Azkend 2 is a tile matching puzzle game borrowing from the aforementioned Bejeweled. Across each level, your objective is to match tiles on a huge board in order to complete it. The game is divided into chapters, with each one having several sets of puzzles. The goal of there is to find the pieces of a tool or artifact one needs to progress. Chapter 1, for instance, has four pieces of a pair of binoculars, which are needed to scope the sea. Each piece of the tool or artifact will have its own puzzle to solve. Despite this, every puzzle has the same basic mechanics. Matching three or more items in any configuration will turn the tiles under those items. The goal is for all the tiles to be purple. Some tiles may need to be turned several times for this to happen. Once the entire board is purple, the piece will fall onto the board. Tiles must then be turned to move the artifact to the bottom of the screen to finish the level.
Every chapter follows this trend, but there are counterbalances to the monotony. Each artifact completed becomes a power-up, of which two can be equipped, one active and one passive. Active powerups involve things like freezing time or destroying tiles, and passive abilities can do such things as remove a color from the board or slow down the timer through the entire level. The timed nature of the levels changes as you progress, in scenarios such as fending off bugs or keeping a flower from wilting, so it’s good to see a puzzle game actively attempt to avoid monotony.

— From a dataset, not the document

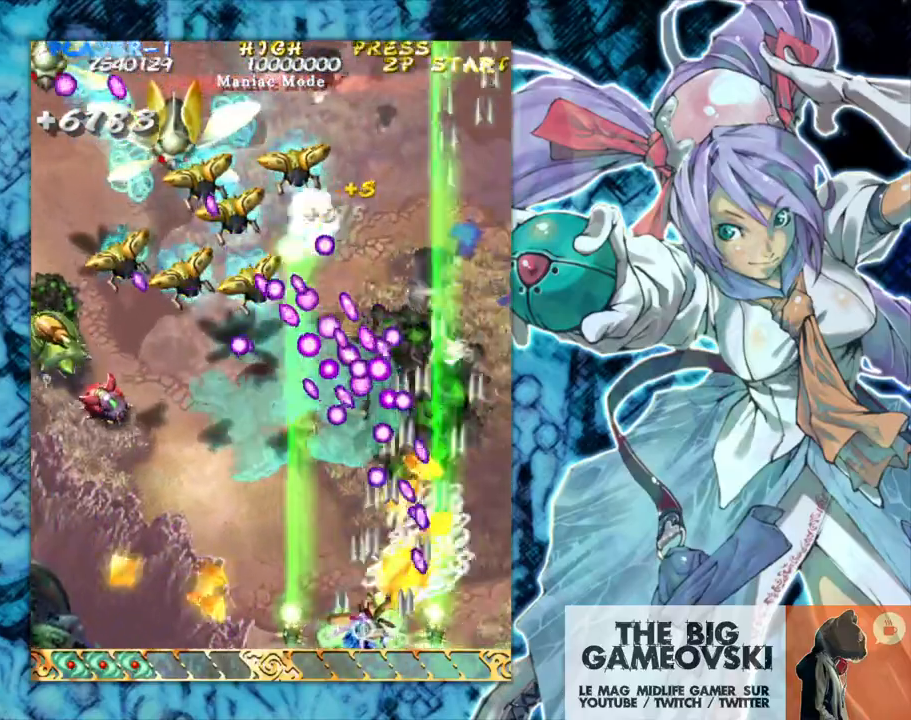
{"dt_ms": 500, "buttons": [], "left_stick": "down-left"}
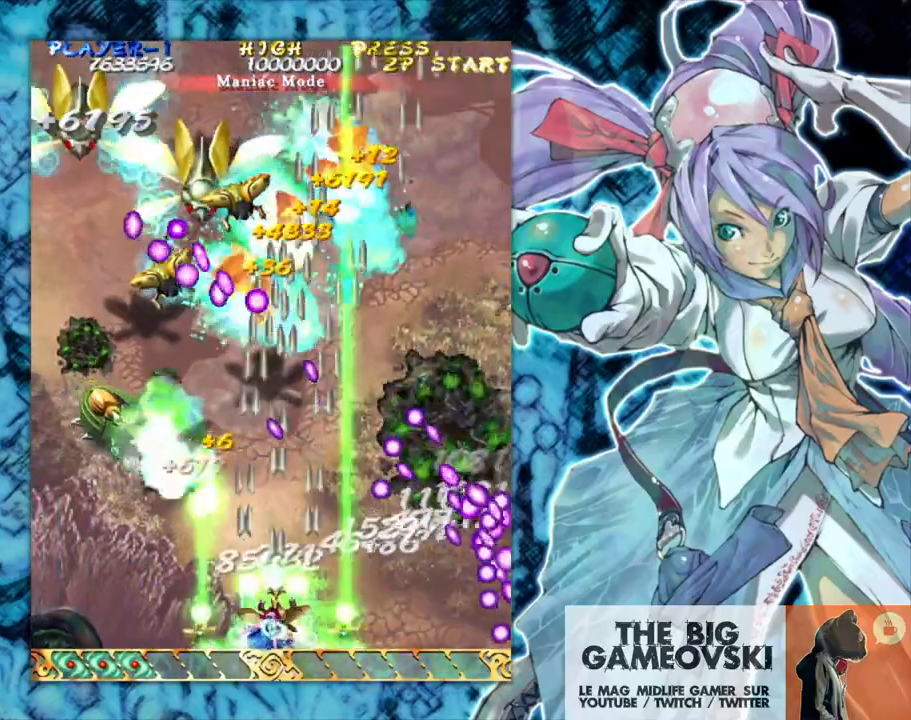
{"dt_ms": 500, "buttons": [], "left_stick": "up-left", "events": [[67, "left_stick", "left"], [167, "left_stick", "up-left"]]}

Unfortunately, this tends to get bogged down by the gameplay’s biggest issue: the controls. Azkend 2 is one of the few games where portable mode is recommendable over docked mode, because the touchscreen controls are so much better than analog sticks, which move slower than your average computer mouse. It’s not unplayable by any means, but clunky for sure. Even then, the timer is generous enough that the stick controls are forgivable to an extent, but they are a legitimate problem. Using the touch screen brings Azkend 2 closer to your typical mobile game and is much better enjoyed as such. Control gripes notwithstanding, Azkend 2 certainly delivers on gameplay.
If you remember the Sparkle Unleashed review, I could just copy paste my thoughts from that game’s aesthetic onto this section. Sure, the overall theme is different now going for something akin to an Atlantis story and not mystical fantasy, but the graphics and musical accompaniment are rather similar(ish), to the point where I thought they had the exact same title theme upon initial startup. That, mind you, is not a bad thing, as it still looks and sounds great.
To sum up, this is a fun game, awkward control notwithstanding. Completion is always rewarded with something, so there’s incentive to go on and see just how fast you can get through the levels. The main campaign can be done in fewer than ten or even five hours, so it’s plentiful without being a grindfest. The variety used in later stages also does wonders for avoiding the painful tedium other puzzle games might have. Azkend 2: The World Beneath is a fun, if sometimes frustrating game worth the asking price.